The Court found that the lawyer did not maintain a trust account and, obviously, did not segregate unearned fees from her own personal property. Also, the Court found that the respondent did not diligently represent two men from Albania who were seeking asylum. It wrote:
The second and third grievance actions commenced against the respondent concerned her representation of Valent Kolami and Adrian Emin, brothers-in-law from Albania who originally entered the United States on visitor’s visas around 2000. Kolami and Emin retained the respondent in 2003 to appeal to the Board of Immigration Appeals (BIA) following its denial of their applications for political asylum.[1] Each paid the respondent a $2500 fee. The respondent did not provide either of them with a written fee agreement, nor did she place the fees into a separate client trust account.The respondent filed appellate briefs before the BIA for Kolami and Emin. The BIA, however, returned the Kolami brief because the respondent certified service to Hartford instead of to New York. In the meantime, the filing deadline for the brief had passed.
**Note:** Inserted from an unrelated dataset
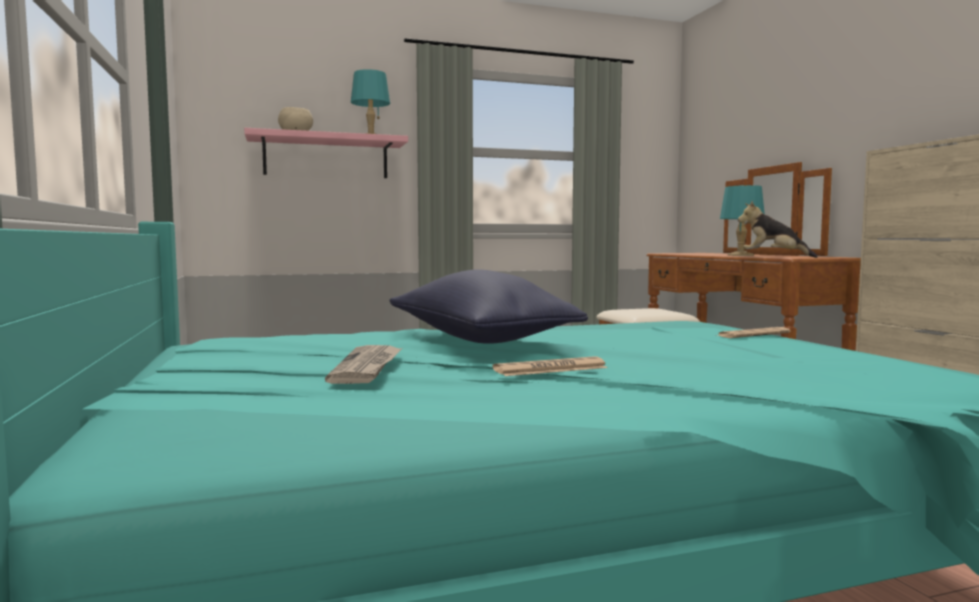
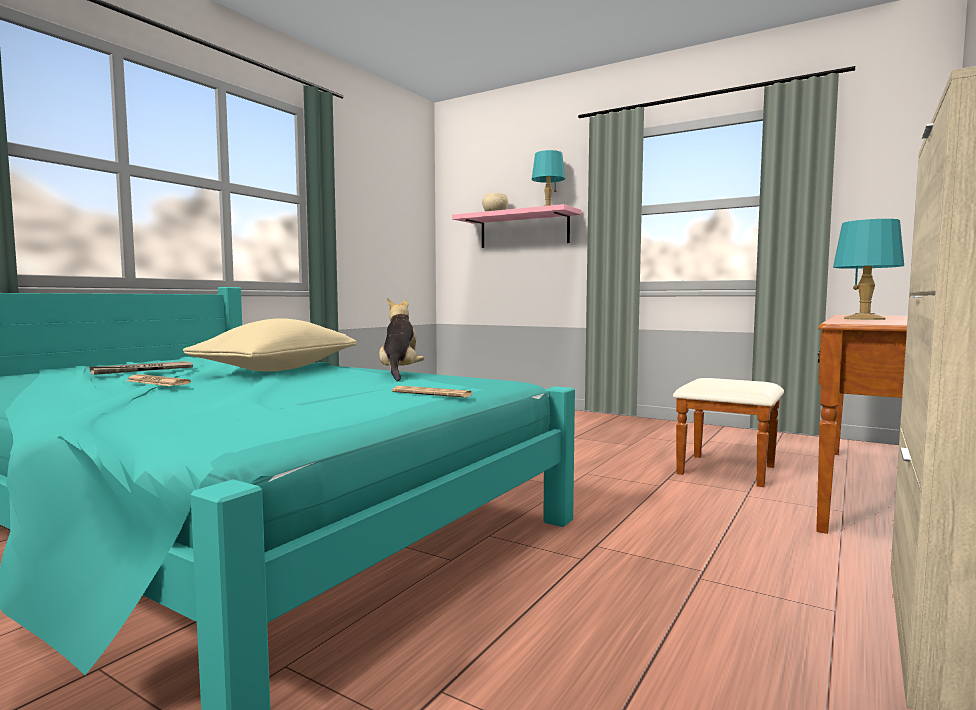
camera: 50 degrees right, 0 degrees up
(478, 340) = (278, 369): blue pillow -> beige pillow
(773, 257) = (842, 321): plush toy -> plush toy (400, 373)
The respondent therefore moved to late file it. According to the respondent’s testimony, she did not receive notice of the disposition of the appeals, nor did she follow up in order to ascertain those dispositions, until 2011. Both Kolami and Emin went to the respondent’s office frequently between 2003 and 2011 to inquire about the status of their appeals. Each time the respondent told them that she was still awaiting decisions.In August, 2011, agents from United States Immigration and Customs Enforcement (ICE) detained Kolami and Emin. The respondent learned that the appeals to the BIA had in fact been dismissed in 2004—Emin’s on the merits, and Kolami’s because the brief was untimely filed. The respondent filed stays of removal for Kolami and Emin, a task for which each paid the respondent an additional $2500. The respondent did not provide either of them with a written fee agreement. The respondent did not place the fees into a separate client trust account. The stays, and two more that the respondent sought subsequently, were granted. When the fourth set of stays was denied, the respondent told Kolami and Emin that she could no longer represent them and referred them to a colleague. In April, 2012, Kolami and Emin were again detained by ICE. This time, however, Kolami was held in detention for eighteen months, and Emin for sixteen months.
Essentially, the lawyer failed to notify her clients that their appeal were dismissed in 2004 – years before they were detained by ICE.